ASSIGNMENT:
Rewrite the passage of the ATM skimmer article starting with "NEW YORK (CBSNewYork)" and going on through "your pin number.", replacing "magnetic strip" with "magnetic stripe".

PROVIDED TEXT:
--------------------
NEW YORK (CBSNewYork) - Members of the United States Secret Service are watching much more than just the Commander-in-Chief.

They're also watching over your cash, and they said that ATM skimmers are scamming more people than ever.

The Secret Service has an urgent warning for ATM users.

"Everyone is at risk [of being scammed by a skimmer]," Agent Scott Sarafian with the U.S. Secret Service told CBS 2's Weijia Jiang.

Skimmers are small devices that criminals place on top of a bank-card reader to steal information from the card's magnetic strip. Criminals also hide pin-sized cameras on the machine to record your pin number.

"The loss could potentially be from hundreds of dollars up to hundreds of thousands of dollars," Sarafian said.

Sarafian said that most people don't know that the Secret Service has been keeping the public's money safe for longer than it's been protecting the president.

"[It] started in 1865, when we were established under the Department of the Treasury," Sarafian explained.

Sarafian exclusively showed CBS 2 a stash of evidence from real cases. He explained that once you swipe your card, the information is transferred to a blank card, and then a runner uses that to drain your account.

"It can be done in several hours," Sarafian said.

And it can be done hundreds of times.

Last month, agents made a huge bust at an Upper East Side Capital One Bank, a ring that stole $3 million.
--------------------
GIVEN MATERIAL:
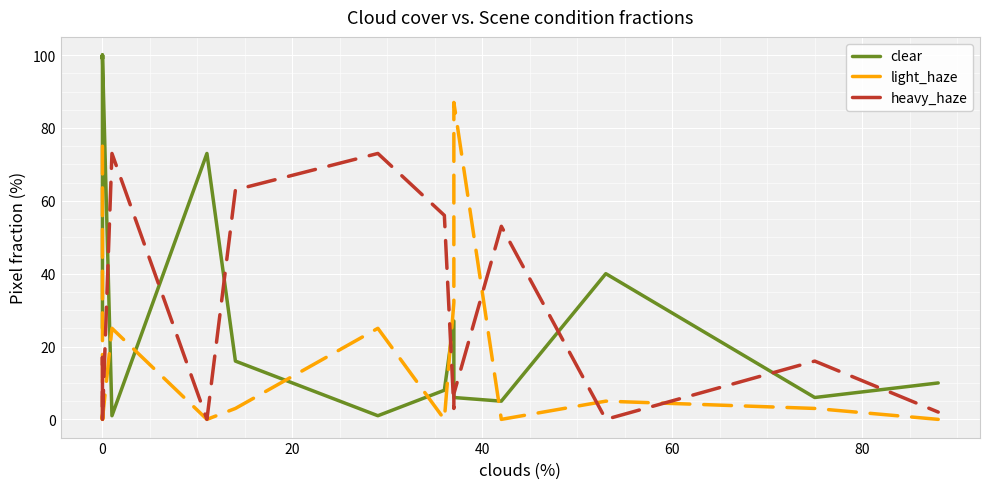

How many distinct data groups are displayed?

3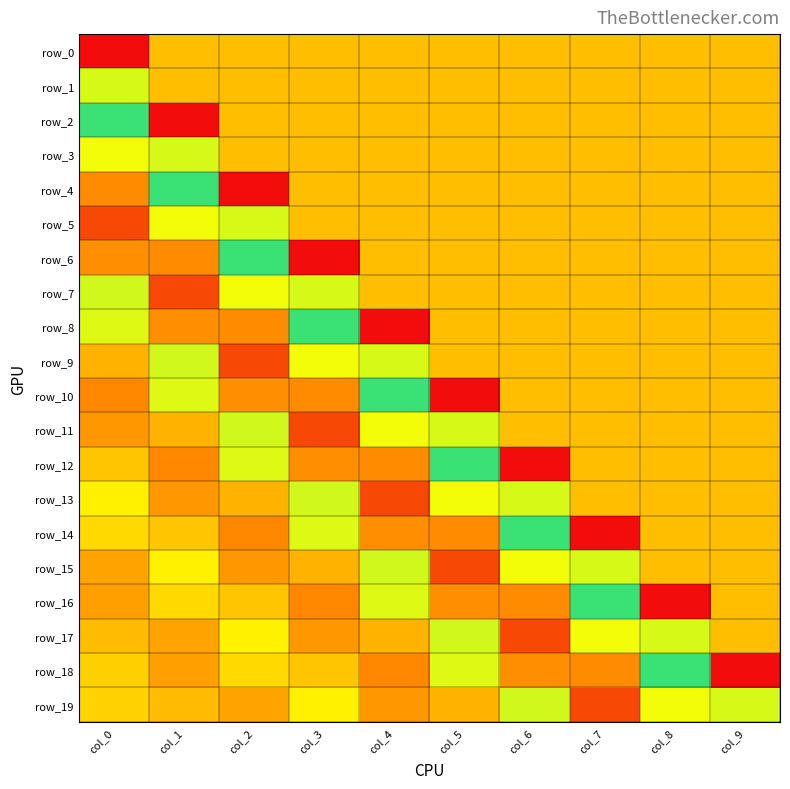

Which series has the widest spread of values?

row_2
--------------------
TASK SOLUTION:
NEW YORK (CBSNewYork) - Members of the United States Secret Service are watching much more than just the Commander-in-Chief.

They're also watching over your cash, and they said that ATM skimmers are scamming more people than ever.

The Secret Service has an urgent warning for ATM users.

"Everyone is at risk [of being scammed by a skimmer]," Agent Scott Sarafian with the U.S. Secret Service told CBS 2's Weijia Jiang.

Skimmers are small devices that criminals place on top of a bank-card reader to steal information from the card's magnetic stripe. Criminals also hide pin-sized cameras on the machine to record your pin number.